Next, we mapped amino acids with contributions of more than 0.3 to each component in the sparse loading plots on the mSin3B PAH1–REST/NRSF complex (PDB code: 2CZY) (Fig. 5). The main contributions to component 1 came from Lys66, Met62, Ile76, Leu59, Phe48 and Phe65. These residues are on the REST/NRSF-contact surface of PAH1, suggesting that, similar to sPCA, component 1 is characterized as strength of ligand binding to the pocket. In addition, these loadings were positively correlated with compound effectiveness in the cell growth inhibition assay.

Figure 5
figure 5

Sparse loadings of the first three components of sPLS-DA mapped on the PAH1–REST/NRSF complex (PDB code: 2CZY). (ac) correspond to sparse loadings of components 1, 2 and 3, respectively. Sparse loadings with a positive correlation for DAOY growth inhibitory activity are shown in red; those with negative correlations are shown in green.

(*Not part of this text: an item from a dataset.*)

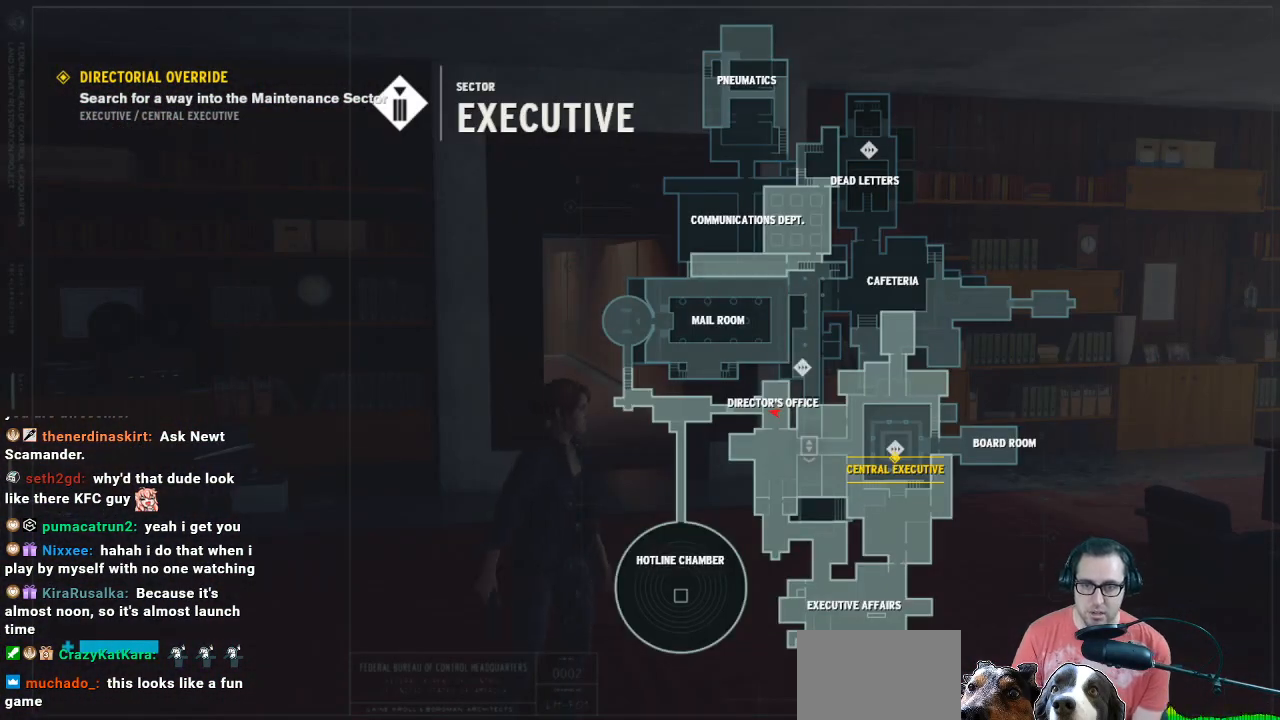
{"buttons": [], "left_stick": "center", "right_stick": "center", "events": []}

By contrast, the main contribution to component 2 came from Glu28, Ile105, Asp88, Asp36, and Phe58, residues that are located close to the tail or linker. The first three amino acids (Glu28, Ile105, and Asp88), which are positioned far from the REST/NRSF contact surface of PAH1, were negatively correlated with compound effectiveness in the cell growth inhibition assay, suggesting that component 2 is characterized as non-specific bindings to the mSin3B PAH1. In contrast, the last two residues (Asp36 and Phe58), which are located on the contact surface with the neighboring helix, were positively correlated with compound effectiveness in the cell growth inhibition assay suggesting that these two residues are involved in the rearrangement of helix I of PAH1. Thus, component 2 is characterized as a mixed indicator of helix rearrangement and non-specific binding to the mSin3B PAH1 domain.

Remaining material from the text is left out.